EXERCISE: Please copy every record below exactly, but leave the pictures out.

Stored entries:
=-=-=-=-=

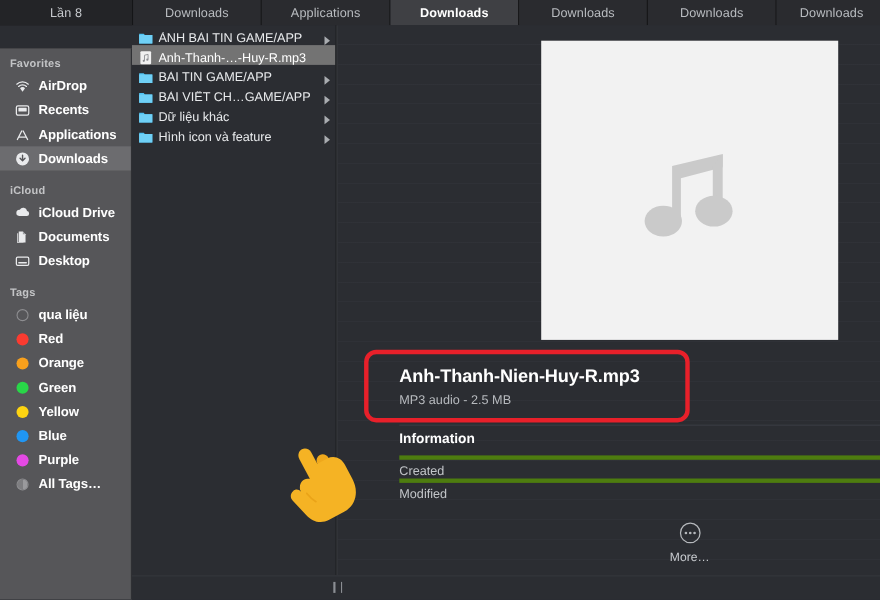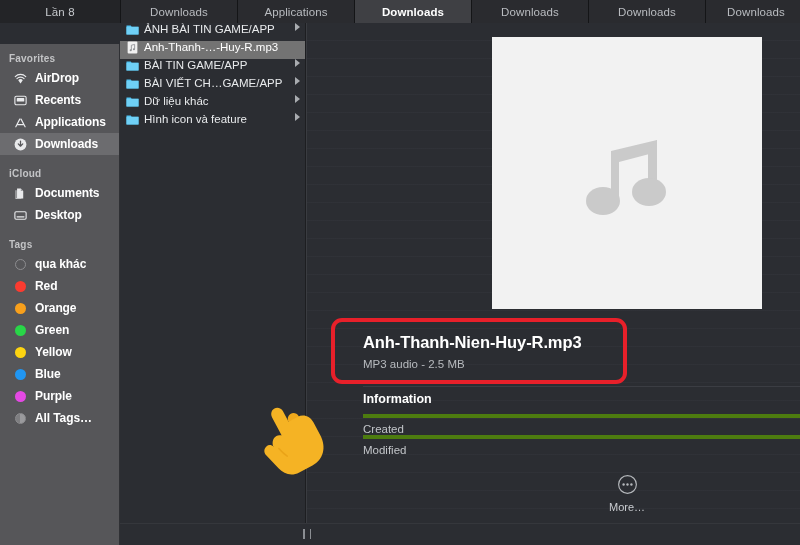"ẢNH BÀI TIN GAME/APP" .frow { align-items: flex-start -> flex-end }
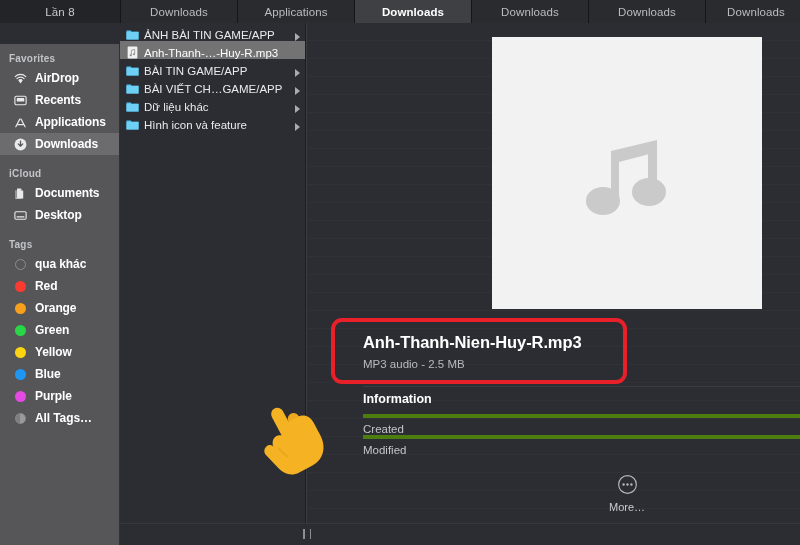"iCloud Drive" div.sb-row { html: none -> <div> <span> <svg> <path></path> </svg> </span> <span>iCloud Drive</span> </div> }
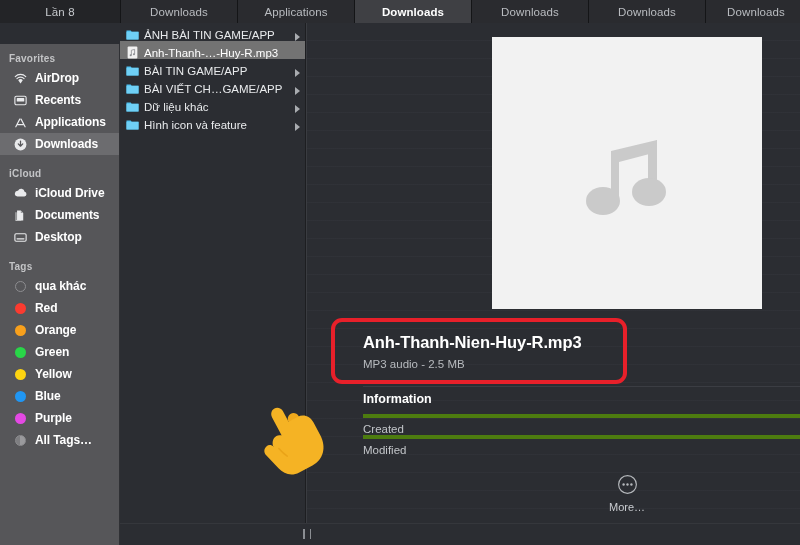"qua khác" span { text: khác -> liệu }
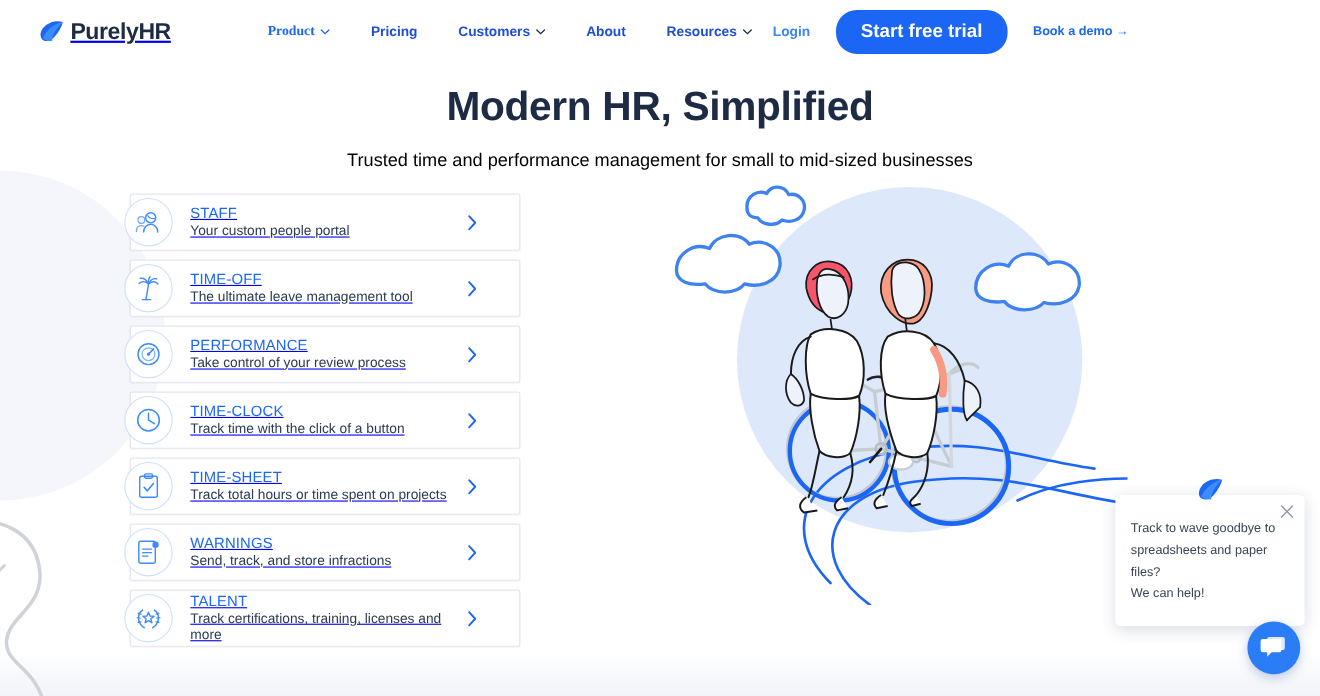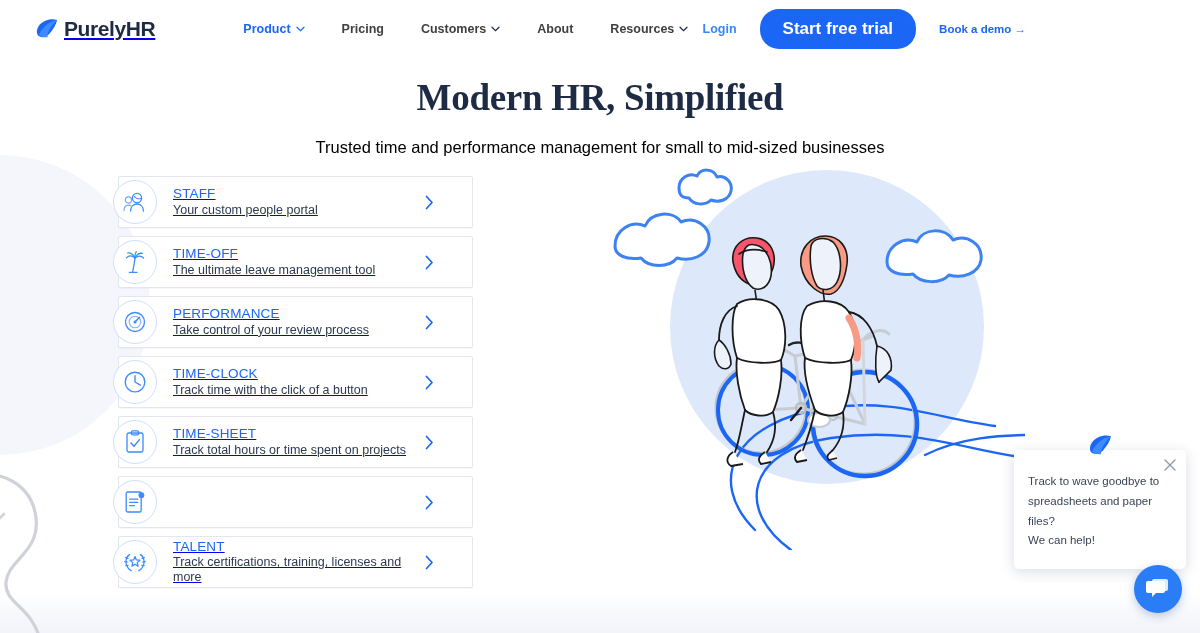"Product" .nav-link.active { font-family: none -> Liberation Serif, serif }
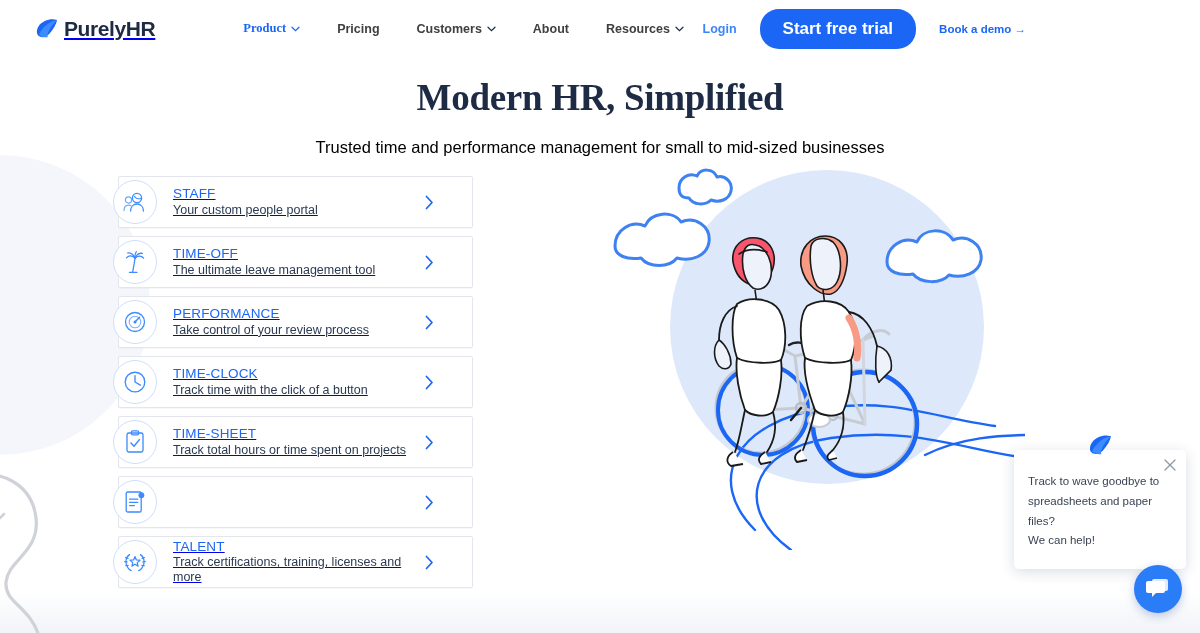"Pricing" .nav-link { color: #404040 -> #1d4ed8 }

=-=-=-=-=

ANSWER FOR THE TASK:
"ẢNH BÀI TIN GAME/APP" .frow { align-items: flex-start -> flex-end }
"iCloud Drive" div.sb-row { html: none -> <div> <span> <svg> <path></path> </svg> </span> <span>iCloud Drive</span> </div> }
"qua khác" span { text: khác -> liệu }
"Product" .nav-link.active { font-family: none -> Liberation Serif, serif }
"Pricing" .nav-link { color: #404040 -> #1d4ed8 }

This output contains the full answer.